▸ Instruksi Tugas A: Menurut artikel tentang perilaku warga terhadap alam dan lingkungan, apakah pernyataan berikut sesuai dengan teks? (i) Dulu di tempat kediaman penulis di Jakarta masih mudah dijumpai iguana liar. (ii) Kini tupai masih sering terlihat melintas di lingkungan domisili penulis. (iii) Lebih dari setahun kemudian, penulis menjumpai tupai itu tersangkar di rumah seorang warga. Jawab ya atau tidak untuk tiap pernyataan, lalu kutip kata-kata dari teks yang menentukan jawabannya.
▸ Instruksi Tugas B: Masukkan semua baris dari entri sumber data ke dalam daftar bernomor, tanpa baris kosong.

Balas Air Susu dengan Air Tuba dan Pelecehan, Tidak Berhati Nurani

ARTIKEL HUKUM
Pernahkah Anda sadari, kondisi yang kontras antara sosiologi Bangsa Indonesia terhadap budaya mental bangsa-bangsa lainnya di Barat? Sederhananya, cobalah lihat di sekitar lingkungan komunitas serta tempat tinggal Anda, adakah satwa yang dapat hidup secara bebas tanpa ditangkap dan diganggu, adakah buah-buahan yang dapat tumbuh tanpa dijarah oleh tangan-tangan usil yang seolah diri mereka “kurang makan”?
Beberapa tahun lampau, di tempat kediaman penulis di Kota Jakarta, masih mudah dijumpai iguana liar maupun sepasang tupai yang melompat dari satu pohon ke pohon lain. Tidak sampai satu bulan kemudian, tupai itu penulis jumpai di jalan telah dalam kondisi tersangkar dan tergantung pada rumah seorang warga. Kini, tiada lagi tupai terlihat melintas di lingkungan domisili penulis, terlebih iguana. Sudah tidak jelas lagi, bagaimana nasib mereka saat ini.
Seakan, adalah dosa bila para warga tersebut membiarkan ada buah-buahan yang tumbuh liar di pinggir jalan tanpa dicuri dan diambil, sekalipun buah tersebut masih sangat kecil dan belum tumbuh utuh hingga masak. Seakan, adalah dosa bila terdapat satwa liar berkeliaran hidup bebas di tengah pemukiman warga, tanpa ditangkap dan dijadikan hewan peliharaan.
Seakan, adalah dosa bila ada trotoar tidak di-okupasi untuk membuka lapak, untuk mengetem kendaraan, atau untuk memarkir kendaraan pribadi. Seakan, adalah dosa bila kelestarian alam dibiarkan lestari tanpa dirusak untuk dijadikan lahan tambang pasir atau galian lainnya.
Seakan, adalah dosa bila terdapat tembok yang bersih tanpa dikotori aksi vandalisme seperti corat-coret yang merusak pemandangan. Seakan, adalah dosa bila keheningan dan ketenangan tidak diganggu lewat polusi suara tempat usaha di tengah pemukikan warga maupun tempat ibadah yang melakukan ritual dengan demikian berisiknya.

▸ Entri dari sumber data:
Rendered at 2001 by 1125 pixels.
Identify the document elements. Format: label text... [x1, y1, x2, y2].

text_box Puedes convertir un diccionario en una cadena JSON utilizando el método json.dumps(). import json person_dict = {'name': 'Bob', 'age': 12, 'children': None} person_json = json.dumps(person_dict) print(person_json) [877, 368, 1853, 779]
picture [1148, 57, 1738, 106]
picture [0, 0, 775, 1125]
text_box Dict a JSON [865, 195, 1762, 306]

▸ Jawaban Lengkap A:
(i) Ya: "masih mudah dijumpai iguana liar maupun sepasang tupai yang melompat dari satu pohon ke pohon lain"
(ii) Tidak: "Kini, tiada lagi tupai terlihat melintas di lingkungan domisili penulis"
(iii) Tidak: "Tidak sampai satu bulan kemudian, tupai itu penulis jumpai di jalan telah dalam kondisi tersangkar"

▸ Jawaban Lengkap B:
1. Rendered at 2001 by 1125 pixels.
2. Identify the document elements. Format: label text... [x1, y1, x2, y2].
3. text_box Puedes convertir un diccionario en una cadena JSON utilizando el método json.dumps(). import json person_dict = {'name': 'Bob', 'age': 12, 'children': None} person_json = json.dumps(person_dict) print(person_json) [877, 368, 1853, 779]
4. picture [1148, 57, 1738, 106]
5. picture [0, 0, 775, 1125]
6. text_box Dict a JSON [865, 195, 1762, 306]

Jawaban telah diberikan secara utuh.